> [Задание 1]:
Назовите все планы, в которых, согласно отрывку об «Аэлите», писатель раскрывает тему борьбы со смертью.
> [Задание 2]:
Продолжите отрывок об «Аэлите», начав сразу после его последнего предложения.

> [Текст для чтения]:
▬▬▬▬▬▬

Вновь вернемся к «Аэлите». Тускуб — символ смерти, и сказочный Кощей — символ смерти. И тот и другой — хозяин мира, который можно понимать в известной степени как мир мертвых. И того и другого можно победить лишь любовью, рождением новой жизни. И того и другого побеждает собственная дочь, отдавая свое сердце пришельцу из иного — не мертвого, а живого — человеческого мира. Гор, предводитель восставших марсиан, недаром бросает в лицо Тускубу: «Ты силен только среди слабых и одурманенных хаврой. Когда придут сильные, с горячей кровью, ты сам станешь тенью, ночным кошмаром, ты исчезнешь, как призрак» (с. 197).

Конечно, образ Тускуба не сводится к образу Кощея, мы всего лишь провели аналогию, но совпадает многое, вплоть до деталей. Например, в свете приведенных выше рассуждений о сказочной символике яйца, может быть, совсем не случайно, что космический аппарат Лося и Гусева, упавший на сухую почву Марса, последовательно называется на протяжении всего романа «яйцом»? Может быть, здесь сливается воедино научно-фантастическое (яйцевидная форма ракеты по К. Э. Циолковскому) и сказочное (яйцо несет смерть Кощею)? И сам полет может пониматься как путешествие в некое царство мертвых, недаром он изображается как «небытие», как состояние, близкое к смерти. А на Марсе, после обследования «мертвого дома» встретившись с его обитателями, герои первым делом просят еды, хотя у них полным-полно своих запасов (так и в избушке Бабы-яги герой просит, чтобы его покормили, и эта еда «имеет особое значение... Приобщившись к еде, назначенной для мертвецов, пришелец окончательно приобщается к миру умерших»[454]).

Тема борьбы со смертью составляет ведущую тему «Аэлиты». Не только Лось, который не желает и не может примириться со смертью, но и не склонный к философствованию Гусев признается: «О чем ни думай — все к смерти вернешься» (с. 226). Эта тема раскрывается писателем в разных планах: социально-политическом (как тема борьбы с реакционной идеологией), научно-фантастическом (как тема творческой активности человека во Вселенной), психологическом (как тема внутренней жизни, борьбы Лося с отчаянием, порожденным смертью) и, наконец, сказочном.

▬▬▬▬▬▬

> [Исходные данные]:
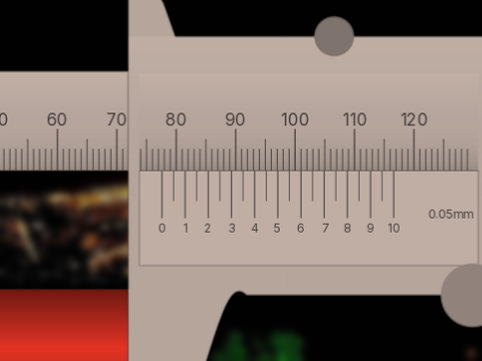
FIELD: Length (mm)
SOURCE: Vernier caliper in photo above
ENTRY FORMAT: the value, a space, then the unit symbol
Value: 77.6 mm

▬▬▬▬▬▬

> [Ответ 1]:
Социально-политический, научно-фантастический, психологический, сказочный.

> [Ответ 2]:
Лось и Гусев, подобно сказочному герою, побеждают Кощея-смерть. Выдержав «предварительное» испытание, они, благодаря этому, проходят и «основное», связанное уже с ликвидацией первоначальной сказочной «недостачи». Гусев получает «полцарства» — став во главе восставших, заставляет Тускуба бежать из столицы. Лось получает «царевну» — как и в сказке, в которой обязательно должна быть «свадьба», Аэлита становится женой Лося. И то и другое — победа над Тускубом.

Но победа в самой высшей своей точке вдруг оборачивается поражением. Восставшие марсиане разбиты, Аэлита разлучена с Лосем. Сказка (в финальной части романа) перестала быть сказкой. Именно сказка в этот кульминационный момент говорит устами Гусева: «Всех наших побили... Мстислав Сергеевич, что же это такое? ...Ну и пусть кожу с меня дерут! Неправильно все на свете. Неправильная эта планета, будь она проклята!» (с. 223–224).

«Правильно» — это как в сказке, в которой не бывает никогда, чтобы «всех наших побили». А. Толстой достигает сильного художественного эффекта, разрушая автоматизм ожиданий, которые задает волшебно-сказочная композиция. Традиции волшебной сказки в романе, действительно, создают своеобразную инерцию ожидания счастливого конца. И вот он наступил — и все тут же разрушилось. Сказочные мотивы в финальных главах еще остаются (мотивы «погони», «мнимой смерти» Лося, описание полета «обратно», в «свой» мир, на Землю), но сказка ушла из романа.

Зачем это нужно писателю? Столкновение сказки с внесказочной реальностью помогает сформулировать один из итоговых выводов романа. После поражения Гор говорит: «Ах, мы упустили час. Нужно было свирепо и властно любить жизнь...» (с. 225). А немного позднее, блуждая в подземном лабиринте царицы Магр, Лось и Гусев вспомнят его слова:

«— Свирепо и властно любить жизнь... Только так...

— Вы про кого?

— Про них. Да и про нас» (226).

Это — ответ на многие вопросы, заявленные в «Аэлите».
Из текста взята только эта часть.